Limb landmark coordinates:
==========

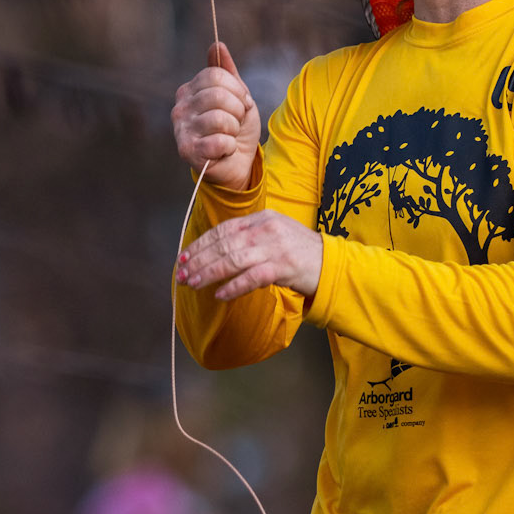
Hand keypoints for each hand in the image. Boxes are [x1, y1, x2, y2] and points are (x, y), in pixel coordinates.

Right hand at [171, 42, 260, 189]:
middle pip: (218, 95)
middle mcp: (180, 107)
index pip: (215, 75)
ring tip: (230, 135)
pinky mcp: (187, 151)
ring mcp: (181, 129)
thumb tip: (217, 44)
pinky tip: (225, 150)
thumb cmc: (235, 128)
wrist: (237, 162)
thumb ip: (227, 72)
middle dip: (238, 110)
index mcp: (189, 90)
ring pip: (220, 119)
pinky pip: (219, 141)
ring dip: (235, 130)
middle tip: (237, 122)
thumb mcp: (237, 96)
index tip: (243, 103)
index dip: (237, 90)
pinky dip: (230, 147)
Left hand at [177, 210, 323, 302]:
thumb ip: (249, 236)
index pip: (223, 230)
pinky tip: (220, 295)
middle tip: (182, 274)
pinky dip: (233, 287)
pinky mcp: (283, 267)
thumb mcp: (274, 233)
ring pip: (232, 260)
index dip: (200, 244)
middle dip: (199, 260)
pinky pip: (251, 278)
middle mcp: (266, 229)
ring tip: (193, 284)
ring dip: (209, 273)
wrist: (331, 263)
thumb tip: (216, 250)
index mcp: (262, 218)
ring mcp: (274, 248)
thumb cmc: (300, 252)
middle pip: (224, 244)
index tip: (183, 257)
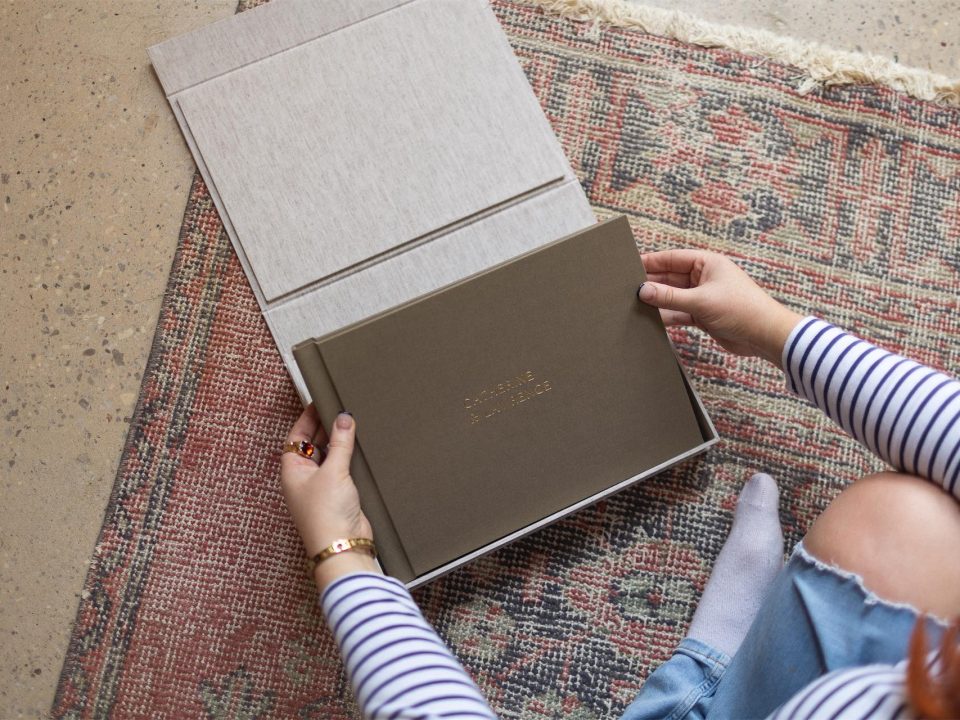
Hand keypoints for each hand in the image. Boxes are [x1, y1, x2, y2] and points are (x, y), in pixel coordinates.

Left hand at [280, 405, 378, 590]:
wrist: (344, 547)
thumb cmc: (327, 516)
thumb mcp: (333, 472)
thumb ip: (340, 443)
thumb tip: (343, 418)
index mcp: (292, 471)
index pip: (296, 436)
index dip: (307, 417)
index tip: (320, 400)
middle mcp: (304, 478)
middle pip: (312, 444)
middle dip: (325, 426)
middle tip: (340, 407)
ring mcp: (322, 487)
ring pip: (329, 455)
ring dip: (339, 441)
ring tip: (352, 421)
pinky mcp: (340, 494)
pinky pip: (342, 468)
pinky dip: (349, 456)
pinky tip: (360, 446)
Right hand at [638, 249, 802, 367]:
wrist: (765, 336)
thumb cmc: (742, 310)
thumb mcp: (701, 301)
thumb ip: (669, 297)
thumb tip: (643, 291)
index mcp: (707, 263)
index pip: (671, 258)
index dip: (650, 261)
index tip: (629, 266)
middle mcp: (704, 277)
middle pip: (670, 277)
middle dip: (651, 284)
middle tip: (626, 289)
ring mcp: (703, 296)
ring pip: (673, 296)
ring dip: (658, 301)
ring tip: (633, 305)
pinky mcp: (703, 315)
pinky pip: (679, 312)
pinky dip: (667, 316)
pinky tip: (650, 320)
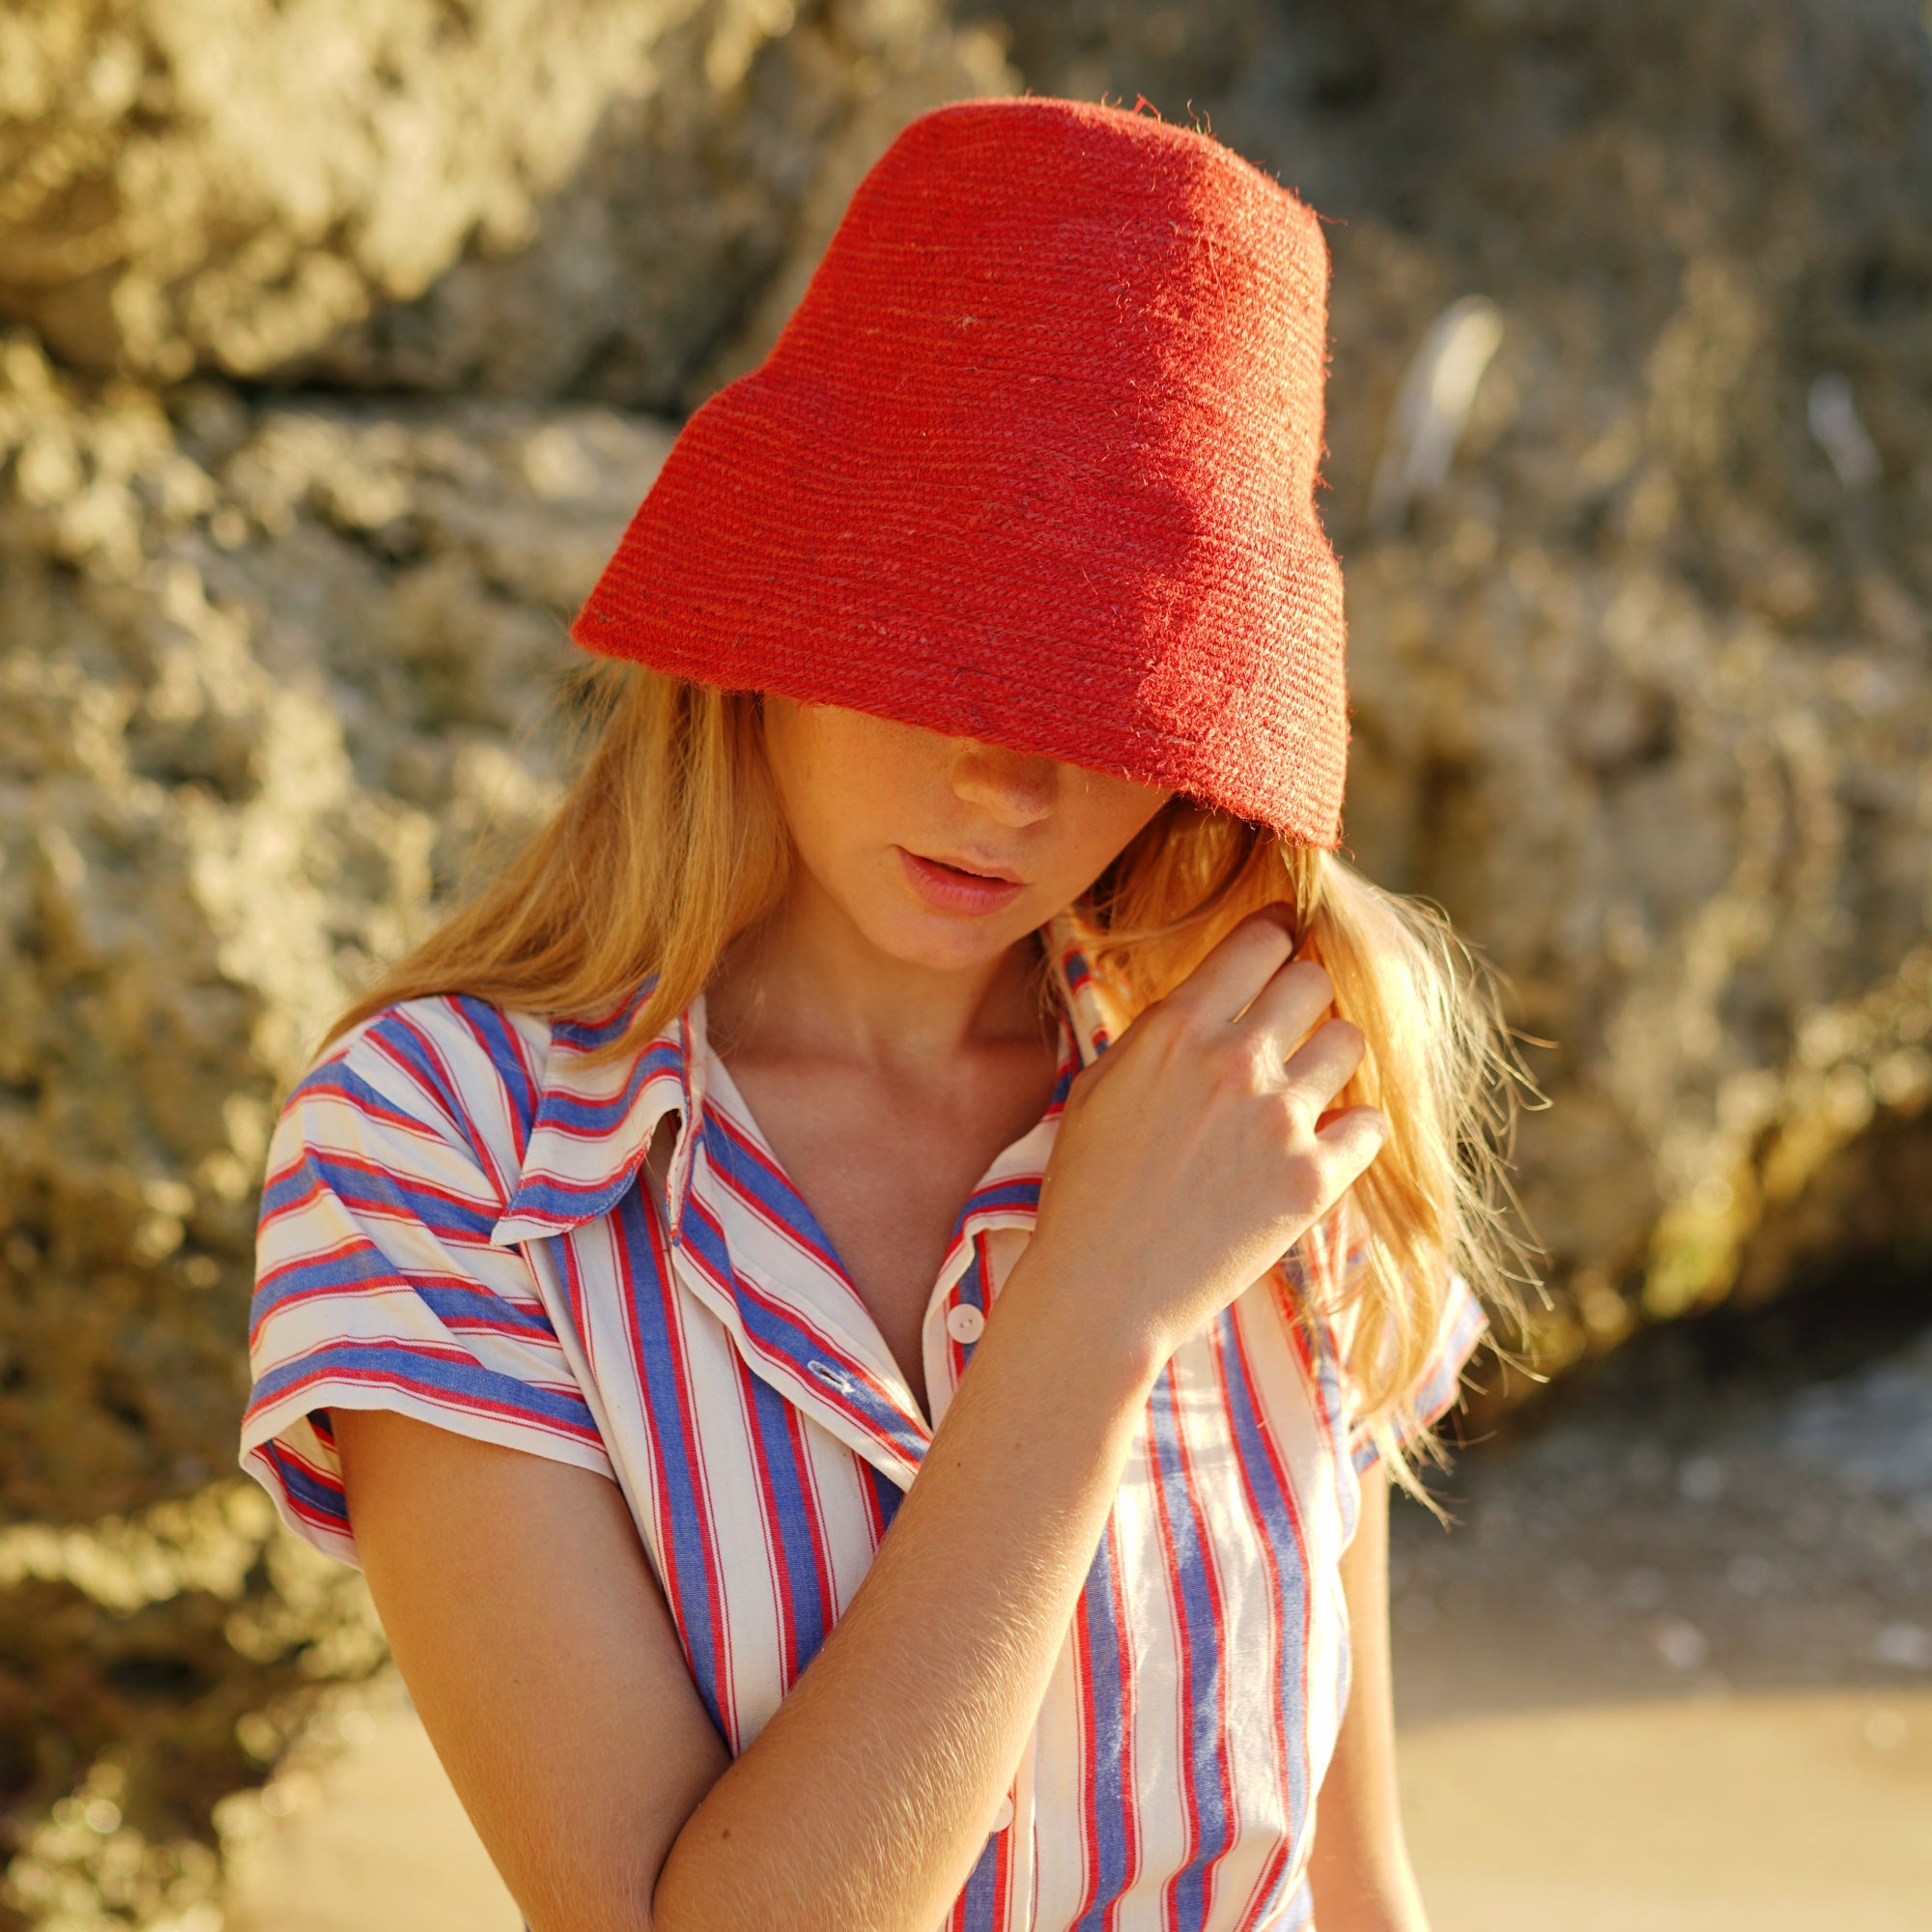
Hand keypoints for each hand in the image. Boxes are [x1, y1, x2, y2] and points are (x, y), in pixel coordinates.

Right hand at [1021, 913, 1387, 1370]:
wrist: (1105, 1290)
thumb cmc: (1088, 1187)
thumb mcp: (1101, 1085)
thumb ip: (1159, 1031)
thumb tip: (1211, 993)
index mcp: (1177, 1029)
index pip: (1259, 940)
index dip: (1277, 933)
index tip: (1284, 938)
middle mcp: (1235, 1061)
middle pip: (1313, 979)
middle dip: (1304, 996)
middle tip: (1290, 1026)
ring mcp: (1280, 1119)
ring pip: (1349, 1041)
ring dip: (1330, 1059)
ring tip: (1303, 1090)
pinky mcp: (1314, 1178)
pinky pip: (1370, 1122)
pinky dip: (1352, 1131)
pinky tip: (1322, 1145)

==========

What this task involves
Output each record above exactly as written. Skip any pictures.

Reply to the exercise
Hand keypoints for each hand in the image. Boxes are [x1, y1, x2, y2] and points are (x, y), in pixel coordinates.

Right hand at [171, 42, 260, 189]:
middle pip: (218, 95)
middle mcp: (180, 107)
index pip: (215, 75)
ring tip: (230, 135)
pinky mcp: (187, 151)
ring mcp: (181, 129)
thumb tip: (217, 44)
pinky tip: (225, 150)
thumb cmc: (235, 128)
wrist: (237, 162)
thumb ip: (227, 72)
middle dip: (238, 110)
index mcp: (189, 90)
ring pip: (220, 119)
pinky pip: (219, 141)
ring dip: (235, 130)
middle tip: (237, 122)
thumb mcp: (237, 96)
index tip: (243, 103)
index dip: (237, 90)
pinky dip: (230, 147)
Left hand at [177, 210, 323, 302]:
thumb ip: (249, 236)
index pip: (223, 230)
pinky tip: (220, 295)
middle tip: (182, 274)
pinky dip: (233, 287)
pinky mcp: (283, 267)
thumb mcp: (274, 233)
ring pip: (232, 260)
index dip: (200, 244)
middle dip: (199, 260)
pinky pip: (251, 278)
middle mcp: (266, 229)
ring tip: (193, 284)
ring dip: (209, 273)
wrist: (331, 263)
thumb tip: (216, 250)
index mcp: (262, 218)
ring mcp: (274, 248)
thumb cmc: (300, 252)
middle pip: (224, 244)
index tip: (183, 257)
Hand keypoints for each hand in the image. Boxes are [x1, y1, x2, y2] and points are (x, y), in pixel coordinates.

Left hand at [280, 405, 378, 590]:
wrist: (344, 547)
thumb cmc: (327, 516)
thumb mcp: (333, 472)
thumb ip: (340, 443)
thumb tip: (343, 418)
index mcp: (292, 471)
index pip: (296, 436)
index dip: (307, 417)
index tip: (320, 400)
middle mcp: (304, 478)
middle pip: (312, 444)
middle dip: (325, 426)
middle tip: (340, 407)
ring mcp: (322, 487)
ring pip: (329, 455)
ring dip: (339, 441)
ring tip: (352, 421)
pinky mcp: (340, 494)
pinky pip: (342, 468)
pinky dip: (349, 456)
pinky tip: (360, 446)
Right hand at [638, 249, 802, 367]:
wrist: (765, 336)
thumb cmc: (742, 310)
thumb mcp: (701, 301)
thumb ip: (669, 297)
thumb tip: (643, 291)
index mcp: (707, 263)
index pip: (671, 258)
index dip: (650, 261)
index tip: (629, 266)
middle mcp: (704, 277)
middle pip: (670, 277)
middle dip: (651, 284)
middle tip: (626, 289)
ring mcp: (703, 296)
ring pip: (673, 296)
ring dip: (658, 301)
ring tip: (633, 305)
pinky mcp: (703, 315)
pinky pip: (679, 312)
pinky dip: (667, 316)
pinky tip: (650, 320)
Hand keypoints for each hand in the image. Boxes are [x1, y1, x2, y2] and points are (x, y), in pixel coordinates.

Right hand at [1021, 913, 1387, 1370]:
wrist: (1105, 1290)
thumb cmc: (1088, 1187)
thumb mcp: (1101, 1085)
thumb ip: (1159, 1031)
thumb tip: (1211, 993)
index mcp: (1177, 1029)
index pip: (1259, 940)
index dip: (1277, 933)
index tip: (1284, 938)
middle mcp: (1235, 1061)
middle pip: (1313, 979)
middle dip: (1304, 996)
middle tip: (1290, 1026)
ring mcp: (1280, 1119)
ring pip: (1349, 1041)
ring dip: (1330, 1059)
ring tip: (1303, 1090)
pinky mcp: (1314, 1178)
pinky pip: (1370, 1122)
pinky dip: (1352, 1131)
pinky tip: (1322, 1145)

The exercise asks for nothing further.